Dr. Basden is the technical manager for the COSMA High Performance Computing system at Durham University in the UK. He sat down with us to talk about some of the challenges he and other researchers face as they try to model the universe and unravel its origins, and why he’s excited to to add a Rockport Scalable fabric to his tier 1 national supercomputing facility.
I’m a manager of a supercomputer here called COSMA, which is part of a tier one national facility. And it’s primarily used for research in cosmology, in particle physics and astronomy, all things that are related to one particular research council. So, we do large simulations, huge simulations of the universe.
So, we start with the big bang and we propagate the universe forward in time, really looking for things that we can put into our models of the universe, tweaks and so on tweaking the science, things like dark energy, dark matter understandings of that, but then change these simulations in a way that allows them to match what we see with real telescopes when we look at the sky.

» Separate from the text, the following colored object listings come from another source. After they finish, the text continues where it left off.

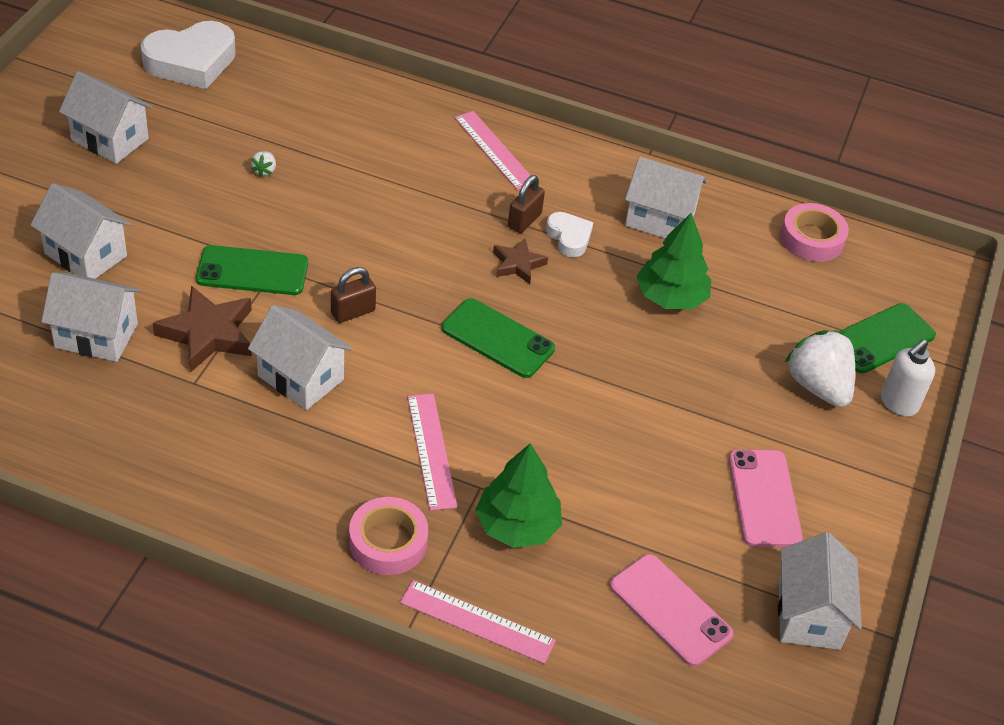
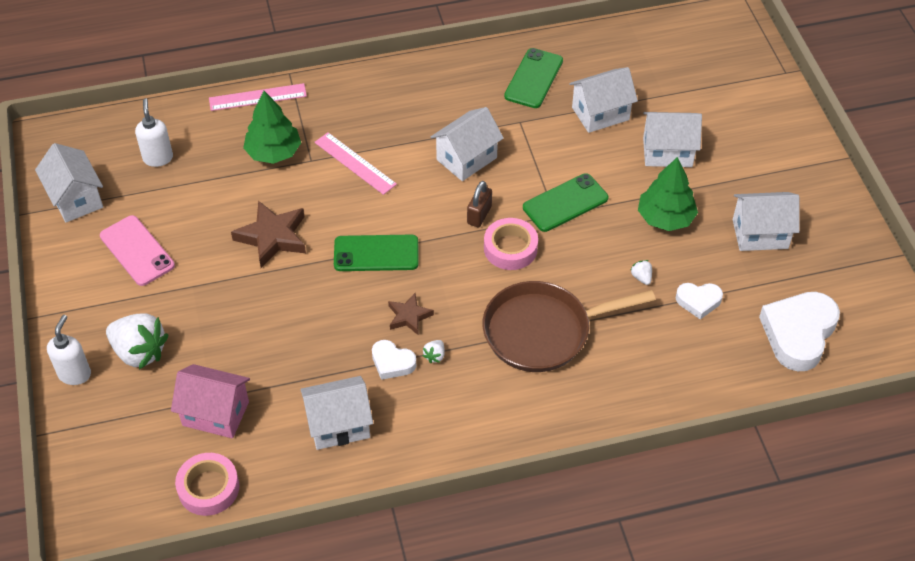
camera: 150 degrees right, 5 degrees up
(208, 334) = (544, 151): brown star -> brown star (272, 237)
(240, 126) = (698, 301): none -> white heart
(301, 377) = (466, 159): white house -> white house turned 45 degrees counterclockwise
(388, 542) = (335, 106): pink tape -> pink tape (510, 248)
(405, 183) = (543, 331): none -> brown pan
(494, 150) = (511, 407): pink ruler -> none
(524, 220) = (434, 356): brown padlock -> white strawberry
(670, 610) = (158, 158): pink phone -> white soap dispenser
(671, 297) = (285, 359): green tree -> green tree (665, 218)
(770, 290) = (215, 413): none -> pink house
(881, 339) = (109, 423): green phone -> green phone (534, 78)

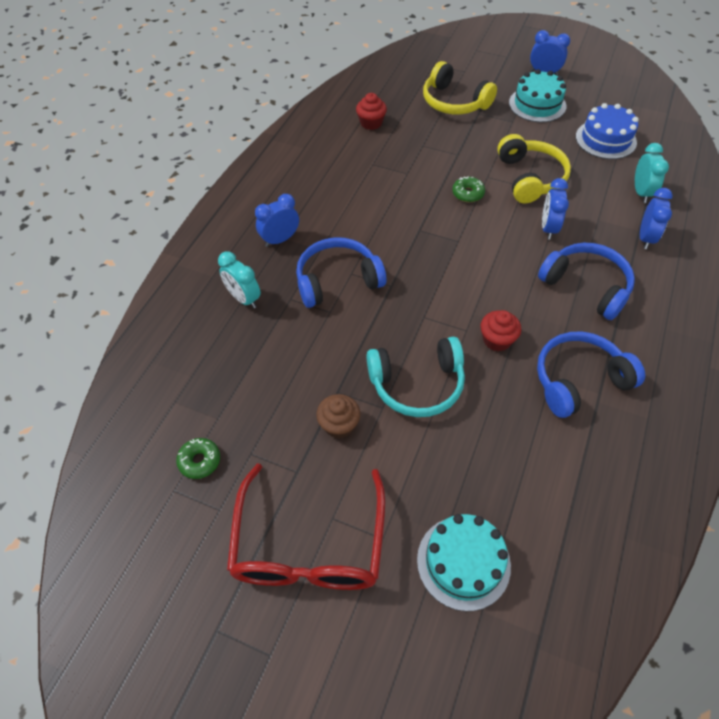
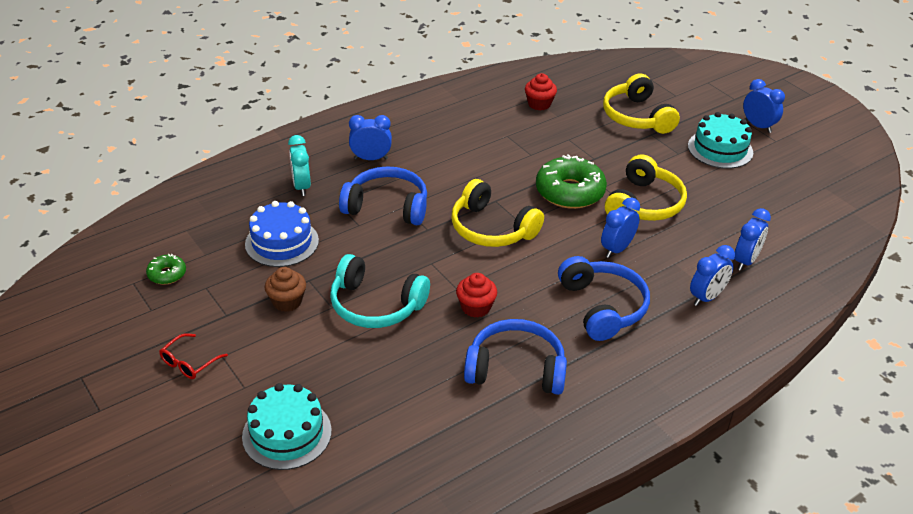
camera: 30 degrees right, 15 degrees down
(309, 544) = (189, 363): red glasses -> red glasses, size x0.40
(441, 258) = (492, 228): none -> yellow headphones
(468, 193) = (570, 192): green donut -> green donut, size x2.02
(605, 139) = (759, 204): blue cake -> blue cake (282, 242)
(641, 192) = (745, 261): turquoise clock -> blue clock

COSMA is our large supercomputer that we have here. So, we actually have several generations of COSMA service at the moment. The latest one is an AMD system with about 50,000 cores, 360 terabytes of RAM, so it’s a large system for doing these simulations. We have COSMA7 in operation as well as COSMA6, which is older technology. We also have DINE. DINE is quite interesting. It’s a much smaller cluster, it’s only 24 nodes, but it’s our test cluster for exploring new technologies. And it’s on DINE that we’ve been exploring things like the Rockport switchless network fabric.
So obviously no network is fast enough for us. We’ve got these large simulations, they’ve got bits of the universe on all different nodes scatters throughout the data center. And, of course, particles over here have some sort of gravitational impact in particles over here, because gravity is a long-range force.
So, what we have to do is transfer this information between all these different nodes, which obviously means we’re we are using a lot of networking. One thing that we like to do is we’re very dependent, not only on network bandwidth, but also on network latency, and what we want to be able to do is to be able to run our simulations consistently, even when there’s a lot of congestion on the network, even when there’s a lot of other traffic flying around the network, we need to really be able to keep these simulations moving forward, otherwise we start to waste compute cycles, whilst waiting for the network to complete.
If there’s heavy use of the network, that’s external to an application that’s being run, then that particular application can, depending on code, can take specifically longer. So we’re talking 10, maybe even 20% longer to complete which then of course means it’s eating up the project allocations, because they’re given a particular time on this system that they can use, over a year or whatever, and so it’s eating through that budget.
So, we looked at one of these codes called AREPO, which again is cosmology code and it’s known to be very sensitive to network congestion. What we found was that when we put this on the Rockport network, as we introduce more and more congestion, the AREPO code performance didn’t suffer, performance stayed pretty much constant, regardless of how much other traffic there was flowing around this network.
Whereas on the network that we were also looking at, as we introduced congestion, this code really started to slow down. We saw quite a big, slow down there. On the back of that, we decided actually this is something that’s worth investigating further. And so we got permission and funding to convert half of COSMA7, which had InfiniBand, convert half of COSMA7 to the Rockport fabric as well, which will then be very interesting, it allows us do large cosmology simulations directly comparing the performance of these two networks.
Very much like the very good monitoring environment where you can really see the traffic, the network traffic flowing between different nodes and as you’re running new applications, you can replay this in history as well, but as you’re running an application, for example, you can look and say, well, we’ve got a lot of data at the moment that’s coming from this node to this node and traveling around network and doing you can really get a lot of insights through how the network is performed by looking at some of these facilities that we’ve got there in real time. Also, the ability to keep things flowing, even when there’s lots of other congestion on the network.
So what we hope to achieve by this is much more consistency in the way that results are delivered to make sure that simulations can run that the researchers will know it’s going to be finished by time, it’s going to use this much budget. They can then plan ahead when they’re putting in applications in to use time on COSMA, they’ll know much more accurately, how much time they likely need to use because the simulations aren’t slowing down so much, depending on what else is going on.